Что-то капнуло мне за шиворот, липкое, как кисель, и мертвенно-ледяное, будто недорастаявшая сосулька. Лифт истекал слюною, пахнущей железом и плавленой пластмассой, стены сжались, разрисованной краскою кожей касаясь лица. Я вытянул руку – и пальцы обняло что-то резиново-гибкое, словно сама темнота здоровалась со мною за руку. Мобильник выпал, застыв на отметке 10:15.
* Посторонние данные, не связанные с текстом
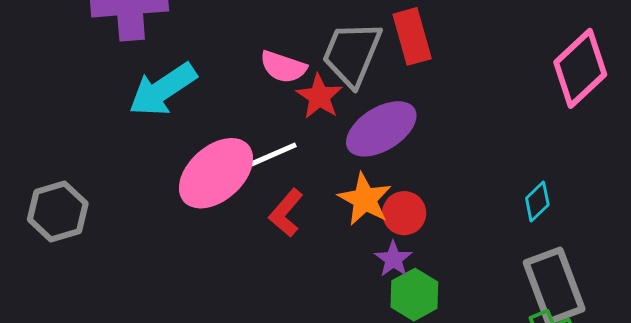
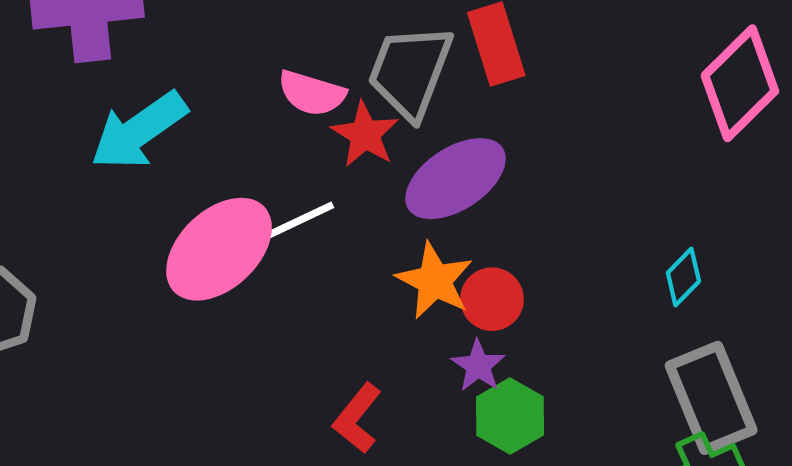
red L-shape: (286, 213) -> (357, 418), moved

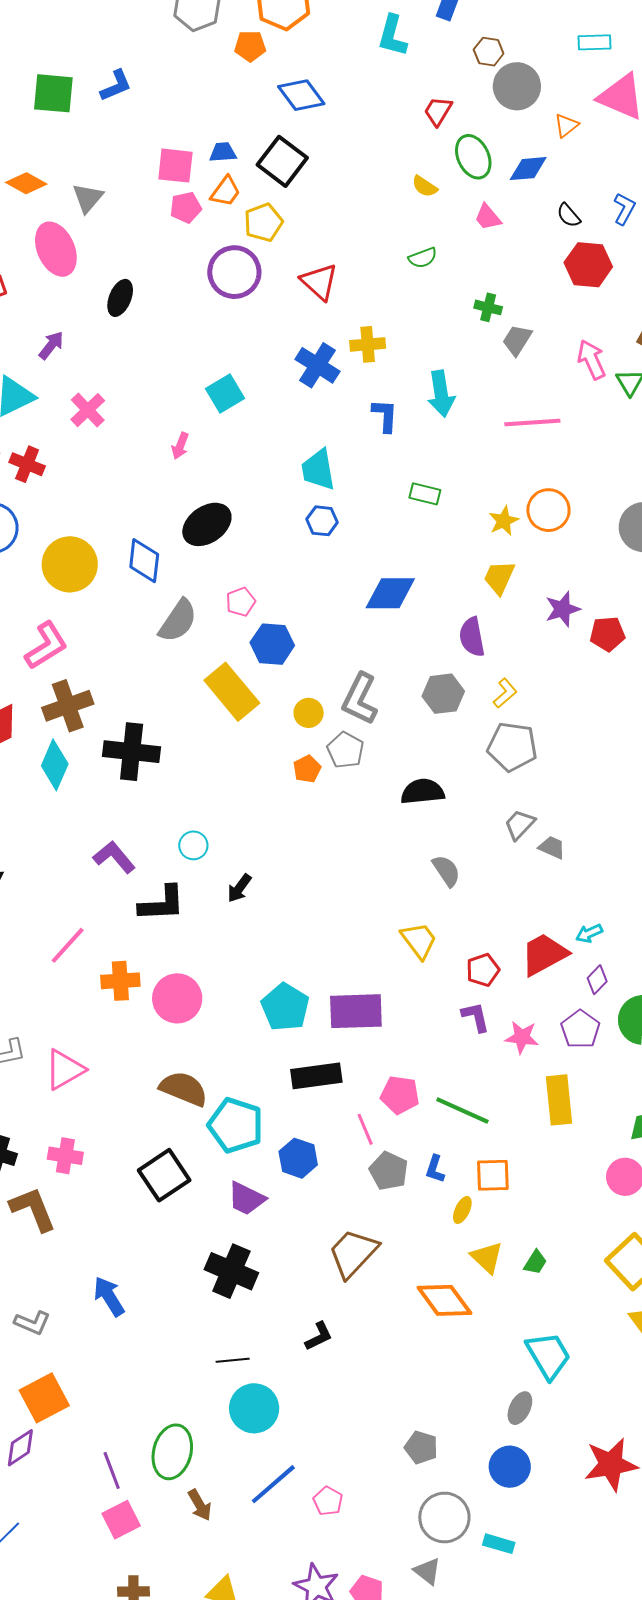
Время двигалось вспять, тонкой, песчаною струйкой покидая стеклянную колбу, пластиково-черное, пространство скручивалось подо мной гигантской воронкой. Все вокруг дышало и плыло, волнами накатывала тошнота. Перегнувшись через пальто, я выблевал куда-то в угол завтрак, впихнутый в себя на бегу, перед тем, как я вышел из дома, перед тем, как приехал в офисный центр, перед тем, как сел в лифт… и стеклянные часы перевернулись, и минуты, секунды высыпались из них, разлетаясь по полу мелкими бусинками.
81:01
Я не чувствовал ног, наверное, отсидев их в неудобной позе. Повернулся, пытаясь привстать – и резиново-мягкие пальцы легли мне на затылок, вдавливая обратно в пол. Я коснулся рукою поджатых коленей – и их не было, ничего, кроме густо-сметанной черноты, наплывающей на меня с разных сторон. Едкого, как серная кислота, желудочно-лифтового сока, растворяющего меня вместе с костями.
52:01
Я открыл рот, высвобождая крик, пружиной рвущийся откуда-то из легких – и темнота тут же проникла внутрь, черным, неостановимым потоком хлынула сквозь глазницы, сочилась в желудок, дырами разъедая гортань. Я шипел, рваным, искалеченным горлом, словно спущенное колесо: «С-с-с…», булькающими пузырями выталкивая тьму наружу. Пока ее не стало так много, а меня так мало, что, рыгнув в тишину пластиковою отрыжкой, лифт двинулся вверх, щелкая жестяными суставами. Шел, пока не достиг нужного мне этажа, а после – вздрогнул и остановился, распахнув черную лифто-челюсть свету и человеческим голосам. Я машинально засек время – 82:01, и больше уже не выпускал мобильник из рук.
***
– Сколько он тут просидел? Час? Мда, при его-то клаустрофобии… А я ему всегда говорил – боишься, так ходи пешком, нефиг героя из себя корчить… Ну, догеройствовался, молодец. Что делать, спрашиваете? А что тут можно сделать – скорую вызывайте, пусть они его оттуда и вынимают. Вместе с мобильником и пальто. И потом уборщицу бы туда, в лифт. Напакостил-то, прости господи, хуже бомжа… Вот что болезнь с человеком творит! Да отойдите вы все, чего смотрите! Устроили, понимаешь, бесплатный цирк!